Local Noise: Tina Shafer

“I really feel that as wonderful as the Internet is, there is nothing as great as live music,” says Tina Shafer, the New York-based singer/songwriter that has not only penned hits for some major artists, but helped found the influential New York Songwriters Circle. “The fact that we have live venues still creates a community of live music, and that never changes. I don’t know about you, but I don’t think that could ever be replaced.”

Tina started out in Ohio, but eventually found herself drawn to New York City. “I’ve been in the business since 1987,” she recalls. “I was signed to Warner Chapell in 1989, and I went on to cut with Celine Dion, which was on her Let’s Talk About Love album, which sold 33 million records, the one with the ‘Titanic’ song on it.“ Besides Celine, other artists who have covered Tina’s songs include Sheena Easton and Donna Summer. And she’s also served as a vocal coach for Avril Lavigne, Jamie Lynn Siegler, and Vanessa Carlton, among others.

In addition, she’s actually become as much of a nurturer of new talent as she is a purveyor of the craft herself. “I love to develop talent, and the voice is a way of expressing that talent,” she muses. “Our true voices express our true selves. The same can be said for a great song. It is a bit of pure truth that can really transform someone.”

Indeed, the project that has blossomed into a nationally known event is the New York Songwriters Circle, which Tina started in 1991 at The Bitter End. Her vision was to create a community where songwriters could come to be inspired, share their songs, and express their creativity with others seeking to do the same. Some of the talent that has come out of the Songwriter’s Circle includes Norah Jones, Gavin DeGraw, Vanessa Carlton, and Kate Voegele.

“In 1991, Kenny Gorka, who is the manager of that club, along with Randi Michaels, came up with the idea of bringing the round they do at the Bluebird Café in Nashville to New York, because there was no community here. And so they started to do a couple of those circles, and Randi moved to Nashville, and asked if I could run the Circle while she was in Nashville and I said, ‘Sure!’ That was almost 20 years ago, so she’s in Nashville and since then, the Circle has grown beyond my wildest dreams. And a lot of these students that I teach start out at the Circle. Vanessa got signed out of there, Norah Jones started out there, and Jesse Harris was also a vocal student and went on to write her big hit ’Don’t Know Why I Didn’t Come.’ It really started as me trying to go full circle and bring back inspiration for writers, and book the Circle with one really well-known writer and then some other up-and-coming writers so that people could see how it was done and could be inspired and learn from people that have had success. And for the up-and-comers, just to be seen and heard.”

With success, comes expansion.

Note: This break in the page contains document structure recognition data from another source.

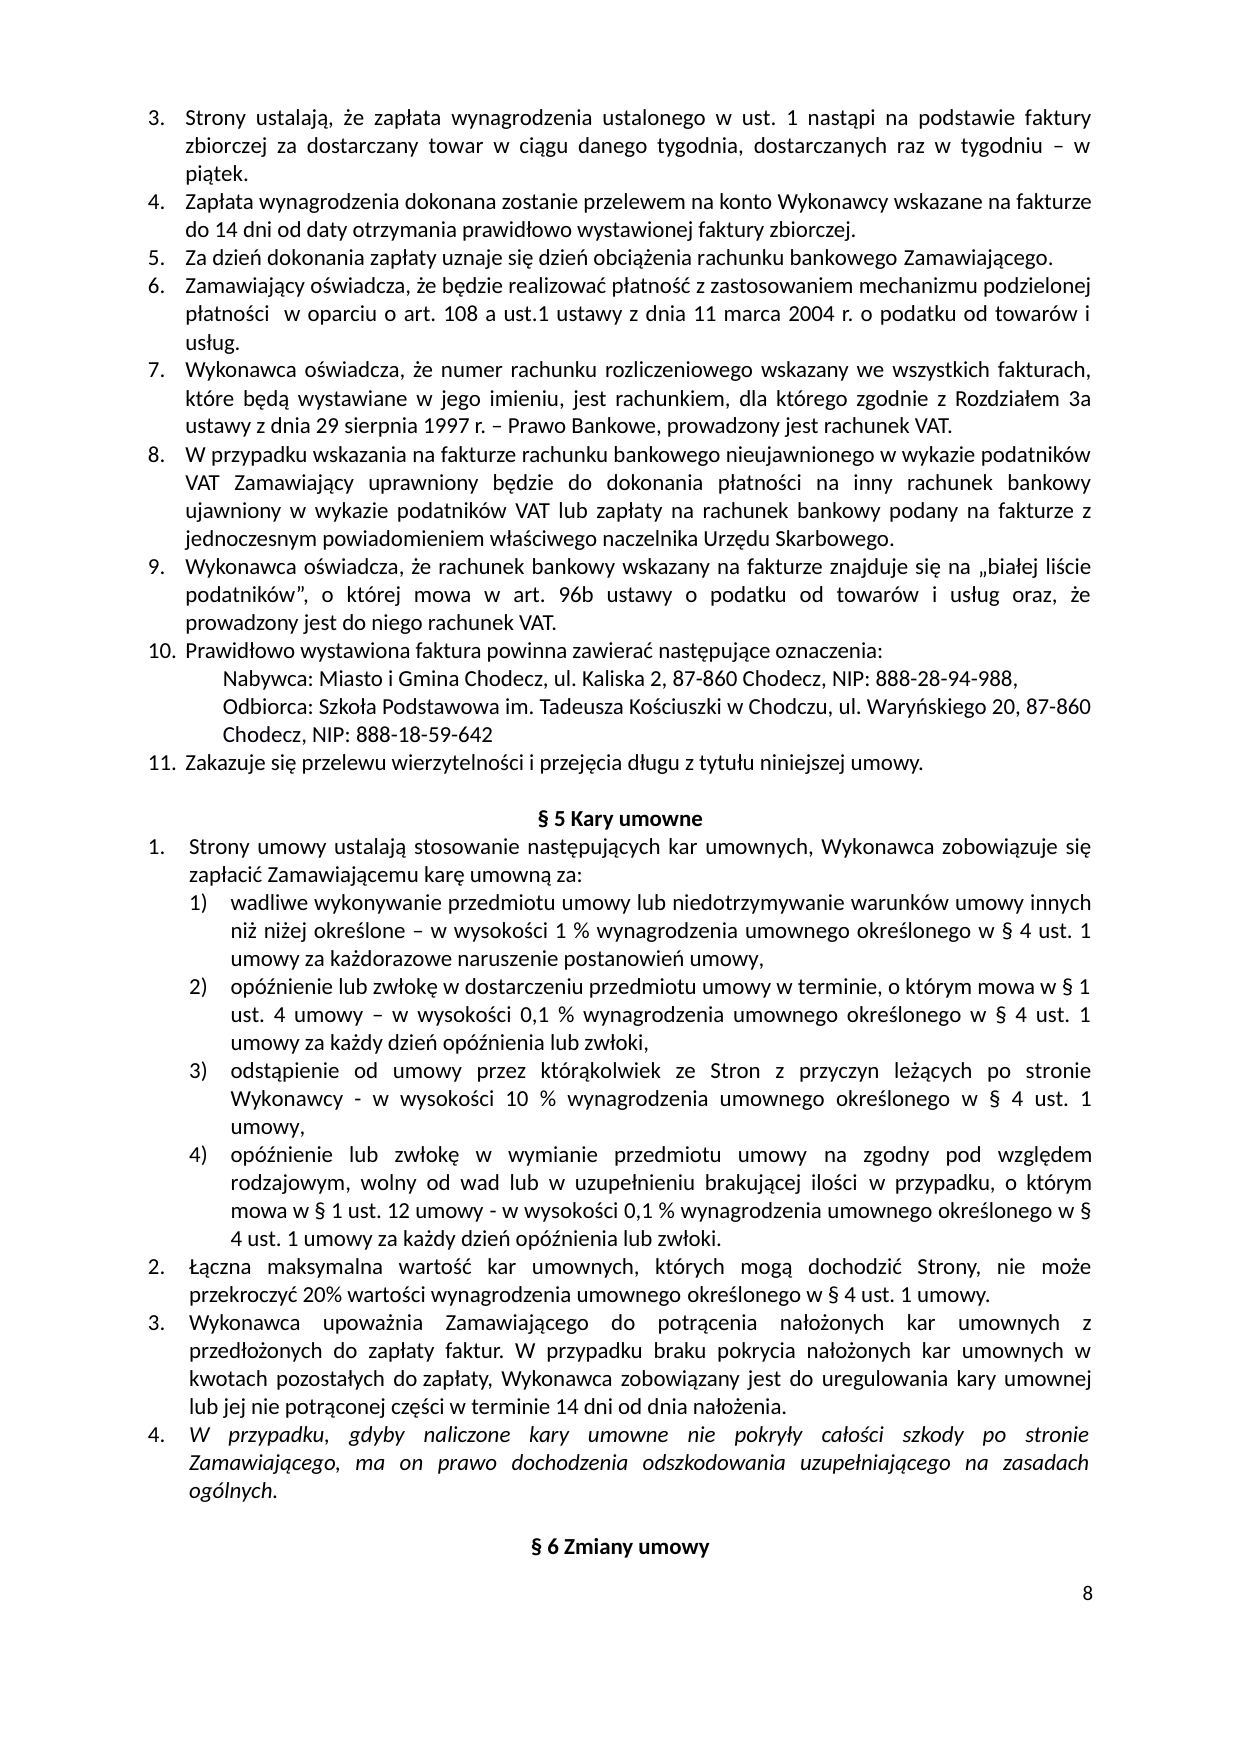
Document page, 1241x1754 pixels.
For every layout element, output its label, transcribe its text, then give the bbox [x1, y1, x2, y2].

list Nabywca: Miasto i Gmina Chodecz, ul. Kaliska 2, 87-860 Chodecz, NIP: 888-28-94-988, [223, 664, 1093, 692]
list Wykonawca oświadcza, że rachunek bankowy wskazany na fakturze znajduje się na „białej liście podatników”, o której mowa w art. 96b ustawy o podatku od towarów i usług oraz, że prowadzony jest do niego rachunek VAT. [148, 552, 1093, 636]
list Strony umowy ustalają stosowanie następujących kar umownych, Wykonawca zobowiązuje się zapłacić Zamawiającemu karę umowną za: [148, 832, 1093, 888]
list Prawidłowo wystawiona faktura powinna zawierać następujące oznaczenia: [148, 636, 1093, 664]
list Zakazuje się przelewu wierzytelności i przejęcia długu z tytułu niniejszej umowy. [148, 748, 1093, 776]
list wadliwe wykonywanie przedmiotu umowy lub niedotrzymywanie warunków umowy innych niż niżej określone – w wysokości 1 % wynagrodzenia umownego określonego w § 4 ust. 1 umowy za każdorazowe naruszenie postanowień umowy, [189, 888, 1093, 972]
text § 6 Zmiany umowy [148, 1532, 1093, 1561]
list opóźnienie lub zwłokę w wymianie przedmiotu umowy na zgodny pod względem rodzajowym, wolny od wad lub w uzupełnieniu brakującej ilości w przypadku, o którym mowa w § 1 ust. 12 umowy - w wysokości 0,1 % wynagrodzenia umownego określonego w § 4 ust. 1 umowy za każdy dzień opóźnienia lub zwłoki. [189, 1140, 1093, 1252]
list Wykonawca upoważnia Zamawiającego do potrącenia nałożonych kar umownych z przedłożonych do zapłaty faktur. W przypadku braku pokrycia nałożonych kar umownych w kwotach pozostałych do zapłaty, Wykonawca zobowiązany jest do uregulowania kary umownej lub jej nie potrąconej części w terminie 14 dni od dnia nałożenia. [148, 1308, 1093, 1420]
list W przypadku, gdyby naliczone kary umowne nie pokryły całości szkody po stronie Zamawiającego, ma on prawo dochodzenia odszkodowania uzupełniającego na zasadach ogólnych. [148, 1420, 1093, 1504]
list Zamawiający oświadcza, że będzie realizować płatność z zastosowaniem mechanizmu podzielonej płatności w oparciu o art. 108 a ust.1 ustawy z dnia 11 marca 2004 r. o podatku od towarów i usług. [148, 272, 1093, 356]
list Strony ustalają, że zapłata wynagrodzenia ustalonego w ust. 1 nastąpi na podstawie faktury zbiorczej za dostarczany towar w ciągu danego tygodnia, dostarczanych raz w tygodniu – w piątek. [148, 103, 1093, 187]
list odstąpienie od umowy przez którąkolwiek ze Stron z przyczyn leżących po stronie Wykonawcy - w wysokości 10 % wynagrodzenia umownego określonego w § 4 ust. 1 umowy, [189, 1056, 1093, 1140]
list Łączna maksymalna wartość kar umownych, których mogą dochodzić Strony, nie może przekroczyć 20% wartości wynagrodzenia umownego określonego w § 4 ust. 1 umowy. [148, 1252, 1093, 1308]
list opóźnienie lub zwłokę w dostarczeniu przedmiotu umowy w terminie, o którym mowa w § 1 ust. 4 umowy – w wysokości 0,1 % wynagrodzenia umownego określonego w § 4 ust. 1 umowy za każdy dzień opóźnienia lub zwłoki, [189, 972, 1093, 1056]
list Za dzień dokonania zapłaty uznaje się dzień obciążenia rachunku bankowego Zamawiającego. [148, 243, 1093, 272]
list W przypadku wskazania na fakturze rachunku bankowego nieujawnionego w wykazie podatników VAT Zamawiający uprawniony będzie do dokonania płatności na inny rachunek bankowy ujawniony w wykazie podatników VAT lub zapłaty na rachunek bankowy podany na fakturze z jednoczesnym powiadomieniem właściwego naczelnika Urzędu Skarbowego. [148, 440, 1093, 552]
list Odbiorca: Szkoła Podstawowa im. Tadeusza Kościuszki w Chodczu, ul. Waryńskiego 20, 87-860 Chodecz, NIP: 888-18-59-642 [223, 692, 1093, 748]
text § 5 Kary umowne [148, 804, 1093, 832]
list Wykonawca oświadcza, że numer rachunku rozliczeniowego wskazany we wszystkich fakturach, które będą wystawiane w jego imieniu, jest rachunkiem, dla którego zgodnie z Rozdziałem 3a ustawy z dnia 29 sierpnia 1997 r. – Prawo Bankowe, prowadzony jest rachunek VAT. [148, 356, 1093, 440]
list Zapłata wynagrodzenia dokonana zostanie przelewem na konto Wykonawcy wskazane na fakturze do 14 dni od daty otrzymania prawidłowo wystawionej faktury zbiorczej. [148, 187, 1093, 243]
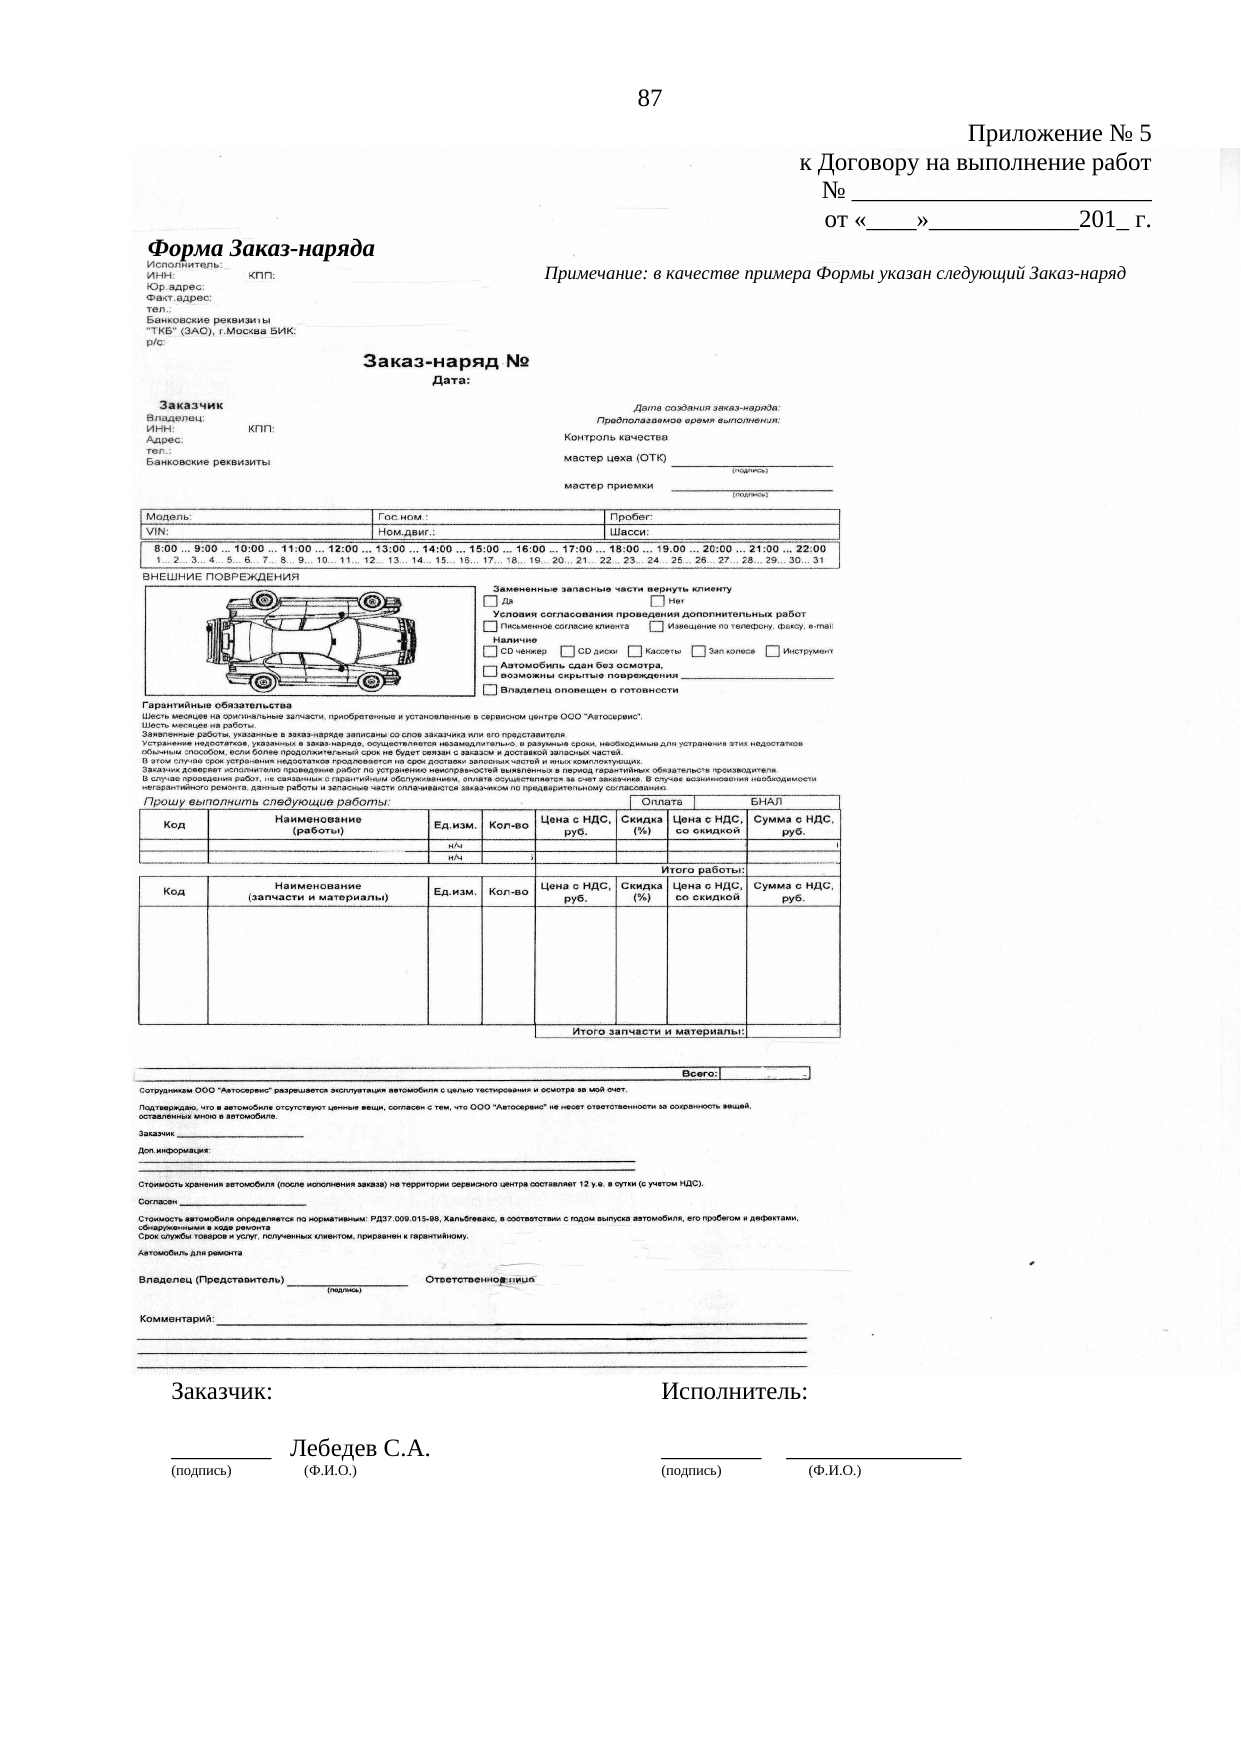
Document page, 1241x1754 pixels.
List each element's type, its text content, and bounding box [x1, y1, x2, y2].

picture [131, 148, 1241, 1375]
text Приложение № 5 [148, 118, 1152, 147]
text от «____»____________201_ г. [148, 204, 1152, 233]
text № ________________________ [148, 176, 1152, 204]
text к Договору на выполнение работ [148, 147, 1152, 176]
table_header Заказчик: ________ Лебедев С.А. (подпись) (Ф.И.О.) [160, 1376, 650, 1592]
text Примечание: в качестве примера Формы указан следующий Заказ-наряд [148, 262, 1152, 283]
table_header Исполнитель: ________ ______________ (подпись) (Ф.И.О.) [650, 1376, 1081, 1592]
text Форма Заказ-наряда [148, 233, 1152, 262]
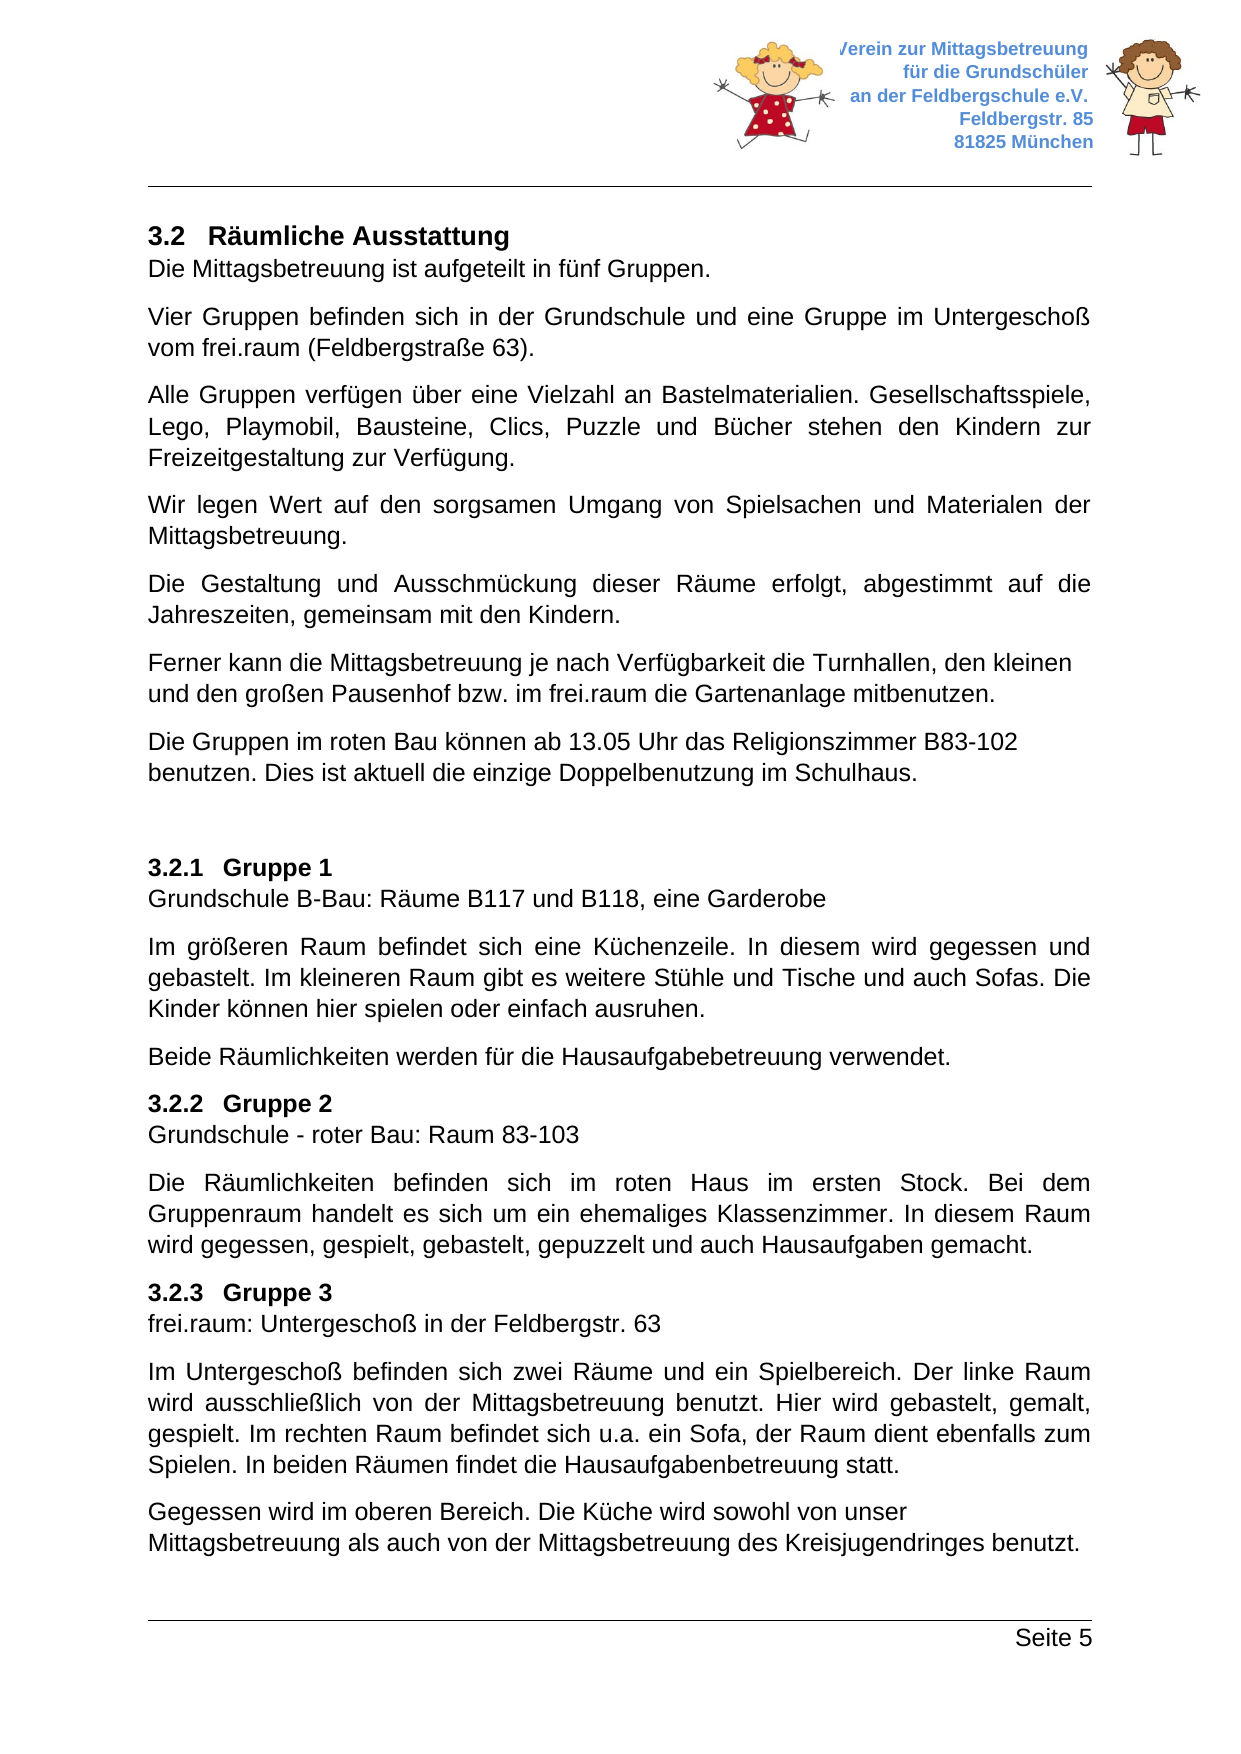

And sure enough, the Circle is branching out into other cities. “We’ll be in Boston, where we’ve partnered with Berklee College Of Music, and that has been incredibly successful because it’s all singers/songwriters and they’ve been so embracing of what we’ve been doing. And then in Chicago, this will be the second Circle. It’s much younger. I find the group is mostly college kids because it’s such a college town. It’s been really successful. We’ve only had one show, we’re going to have our second show so the jury’s still out. Philadelphia has been amazing, that’s at the World Café. And that’s been a mixture of well-known writers and up-and-coming writers. Another one we have, which is a very different circle, is in L.A. and that’s run by Suzanne Cook, who is a publisher and she claims that the only way people come out in L.A. is if you have high profile writers. So the circles in L.A. are primarily top hit writers, and I went to the first one and it was true. It was very interesting and a very different vibe because people in L.A. travel so far to go anywhere. It’s not like New York or Chicago, so they do come out for a different reason, which I found interesting. We’re opening up in February in Milan, so I’ll let you know.”

Of all the artists that have come through, it seems like Norah Jones has become the biggest success. “As far as record sales go,” laughs Tina. “When I met her, she was on her second day in New York. I was teaching her co-writer, Jesse Harris, and we all decided to do a circle together. I asked her what her fears and fantasies were, having just arrived here from Texas. She responded by saying that she wanted to get in a Volkswagen van, sell 10,000 records and be a jazz singer.”

You can see the New York Songwriters Circle in action, and possibly catch the next Norah Jones, on Monday, June 7, at the Bitter End, 47 Bleeker Street, in New York. The show starts at 8 p.m.